Cutting in the butter makes for flaky, delicate biscuits. Be sure to stop cutting in the butter while there are still pebble-sized pieces. If you work it longer, the sweet potato biscuits will be tough.
2 cups all-purpose flour (about 9 ounces)
1 tablespoon sugar
2 teaspoons baking powder
1/2 teaspoon salt
5 tablespoons chilled unsalted butter, cut into small pieces
1 cup pureed cooked sweet potatoes, cooled
1/3 cup fat-free milk
How to Make It
Preheat oven to 400°.
Lightly spoon flour into dry measuring cups; level with a knife. Combine flour, sugar, baking powder, and salt in a bowl. Cut in butter with a pastry blender or 2 knives until mixture resembles coarse meal. Combine sweet potato and milk in a small bowl; add potato mixture to flour mixture, stirring just until moist.
Turn dough out onto a lightly floured surface; knead lightly 5 times. Roll dough to a 3/4-inch thickness; cut with a 2-inch biscuit cutter into 10 biscuits. Place biscuits on a baking sheet coated with cooking spray. Gather remaining dough. Roll to a 3/4-inch thickness. Cut with a 2-inch biscuit cutter into 6 biscuits. Place the biscuits on prepared baking sheet. Discard any remaining scraps.
Bake at 400° for 15 minutes or until lightly browned. Remove from pan; cool 5 minutes on wire racks. Serve warm or at room temperature.
The biscuits turned out beautifully. I enhanced the recipe with vanilla paste, fresh grated nutmeg, cinnamon and a little heavy cream. I used my food processor to mix the dough and it worked well. I know I kind of changed the cooking light intent of the biscuits.

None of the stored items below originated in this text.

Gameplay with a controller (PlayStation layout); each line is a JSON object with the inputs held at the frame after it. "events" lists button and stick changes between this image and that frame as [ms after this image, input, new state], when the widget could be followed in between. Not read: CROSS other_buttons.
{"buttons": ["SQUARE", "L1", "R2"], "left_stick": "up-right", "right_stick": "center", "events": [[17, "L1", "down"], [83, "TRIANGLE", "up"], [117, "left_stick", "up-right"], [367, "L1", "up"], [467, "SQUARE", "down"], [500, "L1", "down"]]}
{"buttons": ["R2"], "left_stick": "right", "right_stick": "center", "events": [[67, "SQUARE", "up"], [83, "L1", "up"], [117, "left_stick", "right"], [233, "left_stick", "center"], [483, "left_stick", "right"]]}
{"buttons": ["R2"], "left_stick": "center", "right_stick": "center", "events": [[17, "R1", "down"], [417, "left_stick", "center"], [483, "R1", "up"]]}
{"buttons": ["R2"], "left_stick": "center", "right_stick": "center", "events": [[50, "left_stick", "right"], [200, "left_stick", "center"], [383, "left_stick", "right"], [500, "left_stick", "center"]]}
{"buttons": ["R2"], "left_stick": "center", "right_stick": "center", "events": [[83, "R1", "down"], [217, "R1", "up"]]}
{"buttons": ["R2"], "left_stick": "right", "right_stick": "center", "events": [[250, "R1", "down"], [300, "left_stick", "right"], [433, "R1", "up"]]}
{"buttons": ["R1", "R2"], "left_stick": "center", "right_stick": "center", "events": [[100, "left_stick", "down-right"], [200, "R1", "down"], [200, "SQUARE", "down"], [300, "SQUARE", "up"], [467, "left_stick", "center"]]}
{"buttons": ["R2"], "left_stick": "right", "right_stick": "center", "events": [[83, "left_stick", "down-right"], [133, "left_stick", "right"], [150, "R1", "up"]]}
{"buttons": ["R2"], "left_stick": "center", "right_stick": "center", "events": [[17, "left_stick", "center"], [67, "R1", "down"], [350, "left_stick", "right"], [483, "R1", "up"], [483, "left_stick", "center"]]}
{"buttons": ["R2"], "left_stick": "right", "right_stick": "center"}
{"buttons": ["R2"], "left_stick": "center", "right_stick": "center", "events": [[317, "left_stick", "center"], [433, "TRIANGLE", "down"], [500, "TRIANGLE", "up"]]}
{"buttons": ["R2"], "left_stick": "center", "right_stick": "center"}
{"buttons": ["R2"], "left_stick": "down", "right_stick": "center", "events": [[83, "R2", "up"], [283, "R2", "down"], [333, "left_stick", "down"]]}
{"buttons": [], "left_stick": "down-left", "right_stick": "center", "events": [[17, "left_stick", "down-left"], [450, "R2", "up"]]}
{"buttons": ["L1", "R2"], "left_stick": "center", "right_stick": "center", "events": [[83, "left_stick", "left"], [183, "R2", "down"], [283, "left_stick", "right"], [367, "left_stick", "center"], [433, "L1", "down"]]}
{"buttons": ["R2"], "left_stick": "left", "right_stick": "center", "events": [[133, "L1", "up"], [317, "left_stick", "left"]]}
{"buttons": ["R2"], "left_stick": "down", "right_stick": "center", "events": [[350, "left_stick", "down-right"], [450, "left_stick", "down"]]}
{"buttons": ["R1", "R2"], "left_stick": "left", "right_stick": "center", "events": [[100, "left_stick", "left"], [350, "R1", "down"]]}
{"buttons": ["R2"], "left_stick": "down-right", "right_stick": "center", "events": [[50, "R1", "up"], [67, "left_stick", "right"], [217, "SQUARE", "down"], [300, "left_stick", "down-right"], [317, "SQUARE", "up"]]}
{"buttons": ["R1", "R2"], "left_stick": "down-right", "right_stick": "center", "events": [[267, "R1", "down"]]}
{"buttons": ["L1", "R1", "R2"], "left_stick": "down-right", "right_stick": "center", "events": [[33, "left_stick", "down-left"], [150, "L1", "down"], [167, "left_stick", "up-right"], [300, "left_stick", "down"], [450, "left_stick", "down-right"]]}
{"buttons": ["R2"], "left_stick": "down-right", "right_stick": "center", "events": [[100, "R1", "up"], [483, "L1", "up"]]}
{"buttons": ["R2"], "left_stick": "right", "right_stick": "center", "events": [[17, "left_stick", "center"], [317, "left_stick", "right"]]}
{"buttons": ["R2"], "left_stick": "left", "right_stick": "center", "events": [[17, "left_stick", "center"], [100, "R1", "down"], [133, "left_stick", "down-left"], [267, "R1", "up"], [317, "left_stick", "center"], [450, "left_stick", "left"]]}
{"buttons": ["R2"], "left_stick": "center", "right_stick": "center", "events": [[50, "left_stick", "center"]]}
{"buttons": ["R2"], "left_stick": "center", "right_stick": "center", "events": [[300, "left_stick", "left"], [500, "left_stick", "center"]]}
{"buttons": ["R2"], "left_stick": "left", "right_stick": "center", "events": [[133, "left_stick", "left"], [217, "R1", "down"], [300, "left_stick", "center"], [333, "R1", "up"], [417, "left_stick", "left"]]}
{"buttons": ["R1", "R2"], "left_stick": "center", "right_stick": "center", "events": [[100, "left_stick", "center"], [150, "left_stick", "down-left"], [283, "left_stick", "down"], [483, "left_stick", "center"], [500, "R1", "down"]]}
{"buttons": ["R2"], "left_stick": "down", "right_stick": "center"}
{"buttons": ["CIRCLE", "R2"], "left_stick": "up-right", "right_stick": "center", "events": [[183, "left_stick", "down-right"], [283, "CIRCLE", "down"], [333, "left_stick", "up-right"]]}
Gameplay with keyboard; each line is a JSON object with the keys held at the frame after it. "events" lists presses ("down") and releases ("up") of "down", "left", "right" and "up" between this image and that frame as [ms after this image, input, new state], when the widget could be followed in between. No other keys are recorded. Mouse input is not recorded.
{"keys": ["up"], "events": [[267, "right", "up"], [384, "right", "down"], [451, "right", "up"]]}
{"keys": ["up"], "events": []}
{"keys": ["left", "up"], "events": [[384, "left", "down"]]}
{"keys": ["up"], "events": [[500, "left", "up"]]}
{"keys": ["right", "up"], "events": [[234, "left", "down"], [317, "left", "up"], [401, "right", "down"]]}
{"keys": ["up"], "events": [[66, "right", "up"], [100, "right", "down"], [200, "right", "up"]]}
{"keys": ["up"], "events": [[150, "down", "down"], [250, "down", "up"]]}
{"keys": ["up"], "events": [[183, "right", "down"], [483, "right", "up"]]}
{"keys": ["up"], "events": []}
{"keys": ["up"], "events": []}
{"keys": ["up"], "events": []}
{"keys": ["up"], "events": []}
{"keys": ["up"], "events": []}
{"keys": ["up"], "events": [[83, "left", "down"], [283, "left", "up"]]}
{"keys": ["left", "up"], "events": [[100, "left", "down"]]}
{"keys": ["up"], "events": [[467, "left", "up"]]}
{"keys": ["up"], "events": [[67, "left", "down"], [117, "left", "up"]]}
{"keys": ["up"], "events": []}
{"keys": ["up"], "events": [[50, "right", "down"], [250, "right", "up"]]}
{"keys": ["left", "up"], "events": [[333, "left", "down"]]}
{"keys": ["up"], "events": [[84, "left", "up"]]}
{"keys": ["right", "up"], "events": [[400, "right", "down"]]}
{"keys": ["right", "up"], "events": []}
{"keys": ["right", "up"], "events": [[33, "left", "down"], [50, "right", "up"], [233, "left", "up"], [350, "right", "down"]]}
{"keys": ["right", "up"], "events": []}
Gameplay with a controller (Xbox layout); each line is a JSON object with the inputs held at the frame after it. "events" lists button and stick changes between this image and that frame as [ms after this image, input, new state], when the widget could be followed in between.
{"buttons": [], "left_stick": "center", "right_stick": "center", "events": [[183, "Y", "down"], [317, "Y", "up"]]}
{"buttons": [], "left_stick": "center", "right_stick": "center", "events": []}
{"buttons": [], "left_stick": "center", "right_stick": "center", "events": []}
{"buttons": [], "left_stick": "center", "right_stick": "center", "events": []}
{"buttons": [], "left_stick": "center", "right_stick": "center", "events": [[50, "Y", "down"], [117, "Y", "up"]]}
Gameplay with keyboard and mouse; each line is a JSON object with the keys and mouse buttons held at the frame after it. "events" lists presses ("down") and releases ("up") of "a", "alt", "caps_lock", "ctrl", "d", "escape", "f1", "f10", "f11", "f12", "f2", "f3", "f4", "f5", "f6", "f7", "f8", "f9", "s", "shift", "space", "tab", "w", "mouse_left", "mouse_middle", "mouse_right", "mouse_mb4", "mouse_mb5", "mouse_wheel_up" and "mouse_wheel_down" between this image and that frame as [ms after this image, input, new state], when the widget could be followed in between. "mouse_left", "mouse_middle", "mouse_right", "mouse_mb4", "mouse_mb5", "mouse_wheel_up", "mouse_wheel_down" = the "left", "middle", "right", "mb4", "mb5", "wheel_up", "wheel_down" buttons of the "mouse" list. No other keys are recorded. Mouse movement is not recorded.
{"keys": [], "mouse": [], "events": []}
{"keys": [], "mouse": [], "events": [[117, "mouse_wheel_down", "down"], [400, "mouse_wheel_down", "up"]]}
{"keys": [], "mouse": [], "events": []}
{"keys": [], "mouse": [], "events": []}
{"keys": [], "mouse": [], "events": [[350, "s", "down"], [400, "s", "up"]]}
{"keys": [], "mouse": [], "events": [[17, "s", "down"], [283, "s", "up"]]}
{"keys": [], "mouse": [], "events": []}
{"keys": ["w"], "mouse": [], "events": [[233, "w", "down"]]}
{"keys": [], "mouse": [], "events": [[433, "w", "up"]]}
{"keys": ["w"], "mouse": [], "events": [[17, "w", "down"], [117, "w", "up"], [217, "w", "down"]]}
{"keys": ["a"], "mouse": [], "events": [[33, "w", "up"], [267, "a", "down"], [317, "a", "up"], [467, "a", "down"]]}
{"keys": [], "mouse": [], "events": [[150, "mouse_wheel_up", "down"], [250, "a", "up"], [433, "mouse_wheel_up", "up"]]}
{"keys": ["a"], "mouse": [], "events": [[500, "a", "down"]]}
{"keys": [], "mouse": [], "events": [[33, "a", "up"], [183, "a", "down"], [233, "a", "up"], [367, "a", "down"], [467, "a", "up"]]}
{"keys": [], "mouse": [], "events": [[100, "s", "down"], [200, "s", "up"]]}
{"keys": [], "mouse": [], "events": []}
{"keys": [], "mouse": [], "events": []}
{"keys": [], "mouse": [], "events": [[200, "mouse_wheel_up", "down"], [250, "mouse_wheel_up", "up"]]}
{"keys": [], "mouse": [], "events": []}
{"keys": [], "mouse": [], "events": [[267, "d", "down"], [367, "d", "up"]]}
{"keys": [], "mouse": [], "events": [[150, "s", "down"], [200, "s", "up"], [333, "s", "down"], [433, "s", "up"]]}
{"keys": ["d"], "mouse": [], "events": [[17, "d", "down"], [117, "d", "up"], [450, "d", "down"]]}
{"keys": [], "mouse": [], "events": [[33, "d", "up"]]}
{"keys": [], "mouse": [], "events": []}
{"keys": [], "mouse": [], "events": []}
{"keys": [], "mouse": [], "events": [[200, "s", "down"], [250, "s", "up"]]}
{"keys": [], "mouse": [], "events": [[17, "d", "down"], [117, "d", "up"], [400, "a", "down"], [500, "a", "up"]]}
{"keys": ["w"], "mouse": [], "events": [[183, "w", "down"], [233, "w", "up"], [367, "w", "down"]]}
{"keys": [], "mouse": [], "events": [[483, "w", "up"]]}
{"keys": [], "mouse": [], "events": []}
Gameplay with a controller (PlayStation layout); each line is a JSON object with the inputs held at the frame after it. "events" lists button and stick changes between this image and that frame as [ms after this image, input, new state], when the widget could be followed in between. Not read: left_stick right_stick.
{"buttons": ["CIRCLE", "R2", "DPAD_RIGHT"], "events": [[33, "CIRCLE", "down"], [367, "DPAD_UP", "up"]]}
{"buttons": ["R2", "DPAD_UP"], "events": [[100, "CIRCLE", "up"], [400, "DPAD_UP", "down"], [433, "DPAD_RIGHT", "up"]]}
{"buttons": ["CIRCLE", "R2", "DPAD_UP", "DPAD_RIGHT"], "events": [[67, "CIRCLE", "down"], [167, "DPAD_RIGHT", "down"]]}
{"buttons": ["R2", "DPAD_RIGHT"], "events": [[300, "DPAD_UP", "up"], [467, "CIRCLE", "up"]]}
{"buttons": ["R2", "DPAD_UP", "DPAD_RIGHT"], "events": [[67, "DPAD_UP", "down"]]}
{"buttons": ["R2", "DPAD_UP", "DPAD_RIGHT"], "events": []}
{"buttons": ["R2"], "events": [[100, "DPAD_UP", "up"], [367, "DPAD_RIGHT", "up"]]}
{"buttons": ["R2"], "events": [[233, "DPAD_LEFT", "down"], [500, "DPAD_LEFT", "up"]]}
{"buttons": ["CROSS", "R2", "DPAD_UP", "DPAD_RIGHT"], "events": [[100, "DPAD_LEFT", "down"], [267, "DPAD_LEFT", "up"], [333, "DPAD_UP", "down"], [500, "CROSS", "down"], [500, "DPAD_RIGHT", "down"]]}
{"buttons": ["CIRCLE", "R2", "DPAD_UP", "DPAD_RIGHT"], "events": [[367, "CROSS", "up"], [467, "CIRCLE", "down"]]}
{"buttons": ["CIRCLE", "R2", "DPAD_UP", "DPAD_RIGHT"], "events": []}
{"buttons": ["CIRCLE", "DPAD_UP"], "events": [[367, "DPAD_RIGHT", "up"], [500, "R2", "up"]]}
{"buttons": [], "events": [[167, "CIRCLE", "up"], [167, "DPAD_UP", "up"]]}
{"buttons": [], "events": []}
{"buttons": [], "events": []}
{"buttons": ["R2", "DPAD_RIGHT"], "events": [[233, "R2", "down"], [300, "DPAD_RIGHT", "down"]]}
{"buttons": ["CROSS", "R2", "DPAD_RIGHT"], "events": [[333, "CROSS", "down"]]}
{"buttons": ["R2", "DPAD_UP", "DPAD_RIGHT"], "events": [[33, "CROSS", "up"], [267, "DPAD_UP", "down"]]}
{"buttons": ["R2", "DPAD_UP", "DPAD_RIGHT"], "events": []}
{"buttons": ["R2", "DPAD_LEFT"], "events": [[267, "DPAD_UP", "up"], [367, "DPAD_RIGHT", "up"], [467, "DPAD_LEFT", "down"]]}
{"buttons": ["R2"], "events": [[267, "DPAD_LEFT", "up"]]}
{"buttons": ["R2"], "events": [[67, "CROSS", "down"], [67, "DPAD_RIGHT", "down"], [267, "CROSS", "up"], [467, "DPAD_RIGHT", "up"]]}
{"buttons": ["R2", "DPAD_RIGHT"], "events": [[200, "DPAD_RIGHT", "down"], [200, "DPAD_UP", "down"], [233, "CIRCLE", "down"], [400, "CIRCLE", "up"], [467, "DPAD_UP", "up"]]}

The biscuits were fluffy, tasted wonderful and I can't wait to make another batch to again share with my family and neighbors.
Very good. I used fresh sweet potatoes. Replaced the non-fat milk with buttermilk as I had extra and that makes for a light and tender crumb. After reading reviews I also added cinnamon, nutmeg, and a little cardamom for more spice. I made the Old-Fashioned Chicken Potpie and used these biscuits as a topping (added after the first half hour of baking). Tasty! The extra biscuits baked at the same time and we get to enjoy them for breakfast.